◆ PROVIDED PASSAGE ◆
⁂

Personal information
- Born: October 15, 1994 (age 31) New Berlin, Wisconsin, U.S.
- Listed height: 190 cm (6 ft 3 in)
- Listed weight: 86 kg (190 lb)

Career information
- High school: Catholic Memorial (Waukesha, Wisconsin)
- College: Ripon (2013–2017)
- NBA draft: 2017: undrafted
- Playing career: 2017–present
- Position: Guard
- Number: 12

Career history
- 2017–2018: Hørsholm 79ers
- 2018–2019: Básquet Coruña
- 2019–2020: Wetterbygden Stars
- 2020–2021: KR
- 2021–2022: Cestistica Città di San Severo
- 2023: Sella Cento
- 2023–2024: Luiss Roma
- 2024–present: CS Vâlcea 1924

Career highlights
- SBL leading scorer (2020); Serie A2 leading scorer (2021);

= Ty Sabin =

American basketball player (born 1994)

Tyler Francis Sabin (born October 15, 1994) is an American professional basketball player. He plays for CS Vâlcea 1924 of Romania.

==College career==
Sabin played college basketball for the Ripon Red Hawks of Ripon College. He left the school as its leader in career points (2,559), career scoring average (26.1 ppg), career 3-pointers made (283), single-season scoring average (30.7 ppg), single-season points (798) and was tied for fifth in school history for career 3-point percentage (.465) when he left. He was recognized with 2016-17 NABC All-America First Team and D3hoops.com men's All-America First Team honors.

==Professional career==
Following his college career, Sabin had a pre-draft workout with the Milwaukee Bucks but ultimately went undrafted in the 2017 NBA draft. He later signed with the Hørsholm 79ers of the Danish Basketligaen where he went on to average 16.9 points in 25 games. The following season he played for Básquet Coruña in the Spanish LEB Oro. He saw action in 34 league games for Coruña, averaging 9.1 points per contest.

In June 2019, Sabin signed with Wetterbygden Stars of the Swedish Basketball League. During the 2019–20 season, he led the SBL in scoring (22.2 points per game) and helped the Stars to a 5th-place finish.

⁂

◆ WORK TASK ◆
For each statement, say whether it agrees with the Ty Sabin profile. Answer yes or no, and quote the deciding words from the profile.
(a) Sabin was selected in the 2017 NBA draft.
(b) Sabin averaged 16.9 points for the Hørsholm 79ers.
(c) The Wetterbygden Stars finished third in the 2019–20 season.
The data has no connection to the Ty Sabin profile.

◆ RAW DATA ◆
⁂

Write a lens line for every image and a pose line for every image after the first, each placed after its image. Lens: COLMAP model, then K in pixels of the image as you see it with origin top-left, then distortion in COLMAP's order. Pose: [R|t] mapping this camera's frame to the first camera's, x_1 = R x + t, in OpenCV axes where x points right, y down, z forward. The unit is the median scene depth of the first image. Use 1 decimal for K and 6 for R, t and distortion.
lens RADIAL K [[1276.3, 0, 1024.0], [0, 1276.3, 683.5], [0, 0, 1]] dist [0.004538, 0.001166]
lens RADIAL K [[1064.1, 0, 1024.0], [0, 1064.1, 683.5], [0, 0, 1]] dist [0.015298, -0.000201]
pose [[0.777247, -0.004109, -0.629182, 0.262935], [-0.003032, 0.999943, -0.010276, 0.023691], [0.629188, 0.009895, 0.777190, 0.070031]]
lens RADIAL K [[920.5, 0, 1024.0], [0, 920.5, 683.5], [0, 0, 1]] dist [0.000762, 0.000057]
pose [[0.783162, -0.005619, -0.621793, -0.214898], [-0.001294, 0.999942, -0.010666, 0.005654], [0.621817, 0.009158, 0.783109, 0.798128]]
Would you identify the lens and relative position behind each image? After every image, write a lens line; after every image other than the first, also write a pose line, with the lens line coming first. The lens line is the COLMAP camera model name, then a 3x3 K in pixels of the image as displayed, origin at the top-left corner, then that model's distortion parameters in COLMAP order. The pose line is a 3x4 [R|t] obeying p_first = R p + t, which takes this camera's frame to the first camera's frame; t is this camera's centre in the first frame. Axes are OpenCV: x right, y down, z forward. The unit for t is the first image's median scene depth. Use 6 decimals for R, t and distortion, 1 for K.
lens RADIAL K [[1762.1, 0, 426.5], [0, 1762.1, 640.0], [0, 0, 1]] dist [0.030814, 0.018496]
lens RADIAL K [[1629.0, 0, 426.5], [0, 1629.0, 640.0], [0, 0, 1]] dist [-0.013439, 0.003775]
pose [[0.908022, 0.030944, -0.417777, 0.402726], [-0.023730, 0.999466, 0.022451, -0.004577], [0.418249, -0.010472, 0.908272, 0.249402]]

⁂

◆ WRITTEN REPLY ◆
(a) No: "ultimately went undrafted in the 2017 NBA draft"
(b) Yes: "average 16.9 points in 25 games"
(c) No: "helped the Stars to a 5th-place finish"